22 de septiembre de 2017

Meditando la Palabra de Dios. Domingo XXV - A


       “Buscad al Señor mientras se le encuentra, invocadlo mientras está cerca”. Un profeta, en fuerza de su misión, anuncia un mensaje, pero sus palabras dan a conocer el pensamiento profundo y sincero del mismo Dios, que dice y repite que quiere ser buscado, que nos está esperando, que se hace encontradizo. Dios espera y desea que le busquemos, que le encontremos. Además indica, siempre por medio del profeta, cómo puede tener lugar este encuentro. El camino es la conversión, el cambio de nuestra manera de obrar, abandonando los planes desacertados, el camino equivocado, para poder encontrarnos con este Dios rico en perdón.
         Escuchando al profeta casi parecería que es Dios que tiene necesidad de nosotros, cuando, en realidad, somos nosotros que tenemos necesidad de Él. Precisamente porque Dios sabe que el hombre le necesita, por esto sale a su encuentro, lo busca, lo llama. Y para que no nos sorprenda este modo de hacer, el profeta, hablando siempre en nombre de Dios, afirma: “Mis planes no son vuestros planes, vuestros caminos no son mis caminos”. Dios, que quiere nuestro bien, nos sale al encuentro, no según parámetros humanos, sino según su designio, su voluntad, a su modo, a su manera, pero siempre trabajando en favor nuestro.
         La palabra del profeta puede ayudarnos a entender la parábola que Jesús propone hoy en el evangelio, una historia sacada de las costumbres de la época: Un gran propietario, de mañana primero, y repetidas veces después durante el día, sale a contratar obreros para su viña, prometiendo a todos pagar lo debido en tales circunstancias. El Dios que busca ser buscado, que el profeta ha evocado en la primera lectura, lo vemos plasmado en la persona del amo que, lleno de solicitud, sale una y otra vez para llamar a trabajar en su viña a los más posibles, tanto a los que se han levantado temprano como a los remolones, a los que bajan a la plaza sólo en el último momento. Para todos ofrece trabajo y salario al final de la jornada. Dios llama, Dios busca, Dios espera.

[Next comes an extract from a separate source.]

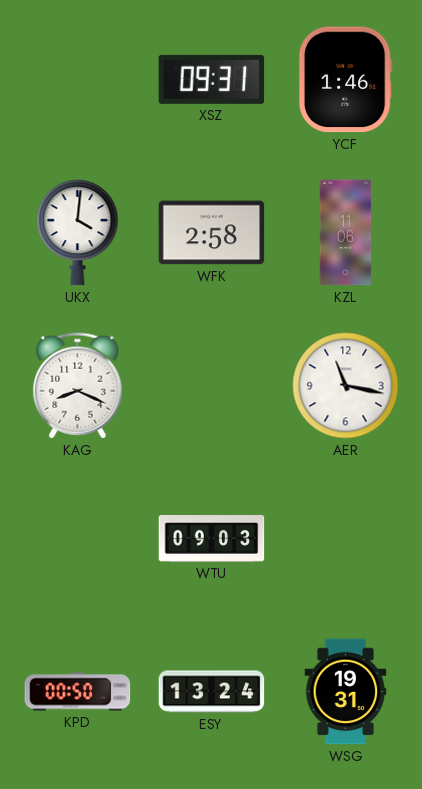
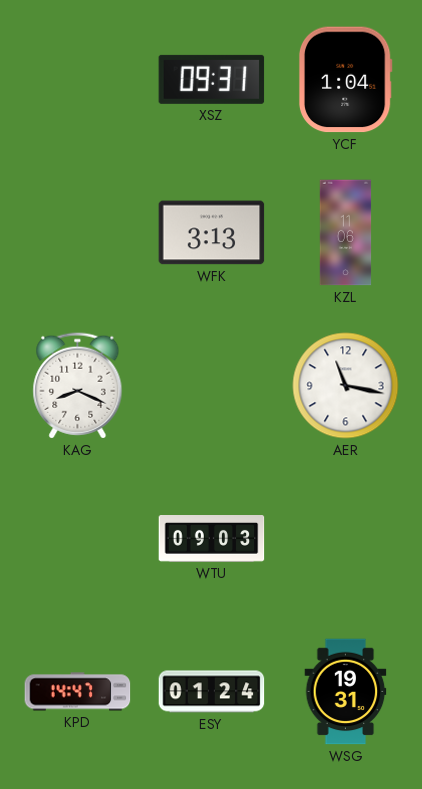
YCF: 1:46 -> 1:04
UKX: 4:01 -> none
WFK: 2:58 -> 3:13
KPD: 00:50 -> 14:47
ESY: 13:24 -> 01:24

         Pero el profeta ha recordado también: “Mis planes no son vuestros planes, vuestros caminos no son mis caminos. Como el cielo es más alto que la tierra, mis caminos son más altos que los vuestros”. Es desde esta perspectiva y no desde la de la legislación laboral de nuestros tiempos que hay que entender la parábola de hoy. A la hora de pagar a los obreros, todos reciben el mismo salario, tanto los que han soportado el peso de la jornada y el bochorno, como los que apenas han trabajado una hora. Los obreros llamados casi al atardecer han aceptado trabajar en base a una promesa genérica de un salario, que, en su momento, les es puntualmente pagado. El evangelista deja entender que quedan satisfechos. Los llamados a la primera hora conocían de antemano el tiempo durante el cual habían de trabajar y el dinero que recibirían. Sobre este punto no hay dudas. Pero no quedan satisfechos. No pueden recriminar al dueño que no haya cumplido su compromiso, pues lo ha hecho. Se quejan en cambio de que el amo dé a los últimos lo mismo que a ellos, los primeros. Se quejan de su generosidad.

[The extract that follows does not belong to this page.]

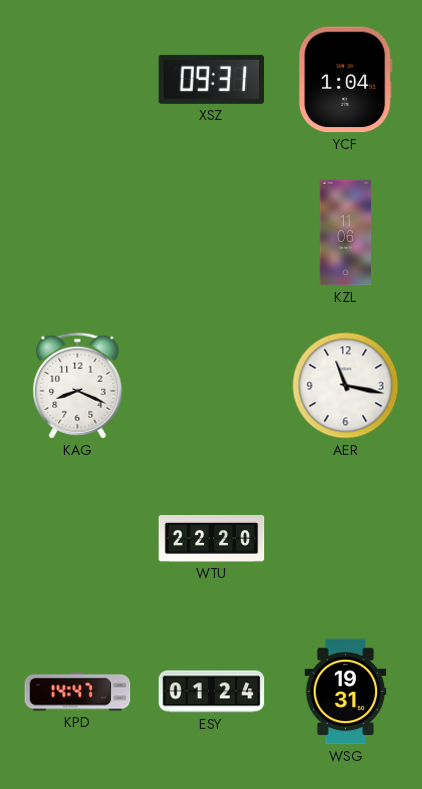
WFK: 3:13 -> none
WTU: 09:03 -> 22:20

         Las frases que Jesús pone en boca del amo: “¿Es que no tengo libertad para hacer lo que quiera en mis asuntos? ¿O vas a tener tú envidia porque yo soy bueno?”, no han de hacernos pensar en un Dios déspota y caprichoso, que no sabe respetar nuestros derechos. La parábola va en la misma linea de otras parábolas del evangelio, como la parábola del hijo pródigo, por ejemplo, con las que Jesús sale al paso a las pretensiones de quienes creen tener derechos en el reino de los cielos y pretenden exigir algo a Dios. Pero en Dios todo es gracia. Es gracia la llamada, como es gracia el premio. No hay lugar para solicitar primeros puestos o tratos especiales en base pretendidos méritos.         San Pablo ha entendido bien esta lección. Él, obrero de la segunda hora, no confía en sus méritos, sino en la fe en Jesús. Para el apóstol no tienen importancia ni la muerte ni la vida, ni el trabajo ni el descanso. Para mí la vida es Cristo, dice, y nos invita a imitarle diciendo: Lo importante es que vosotros llevéis una vida digna del Evangelio de Cristo.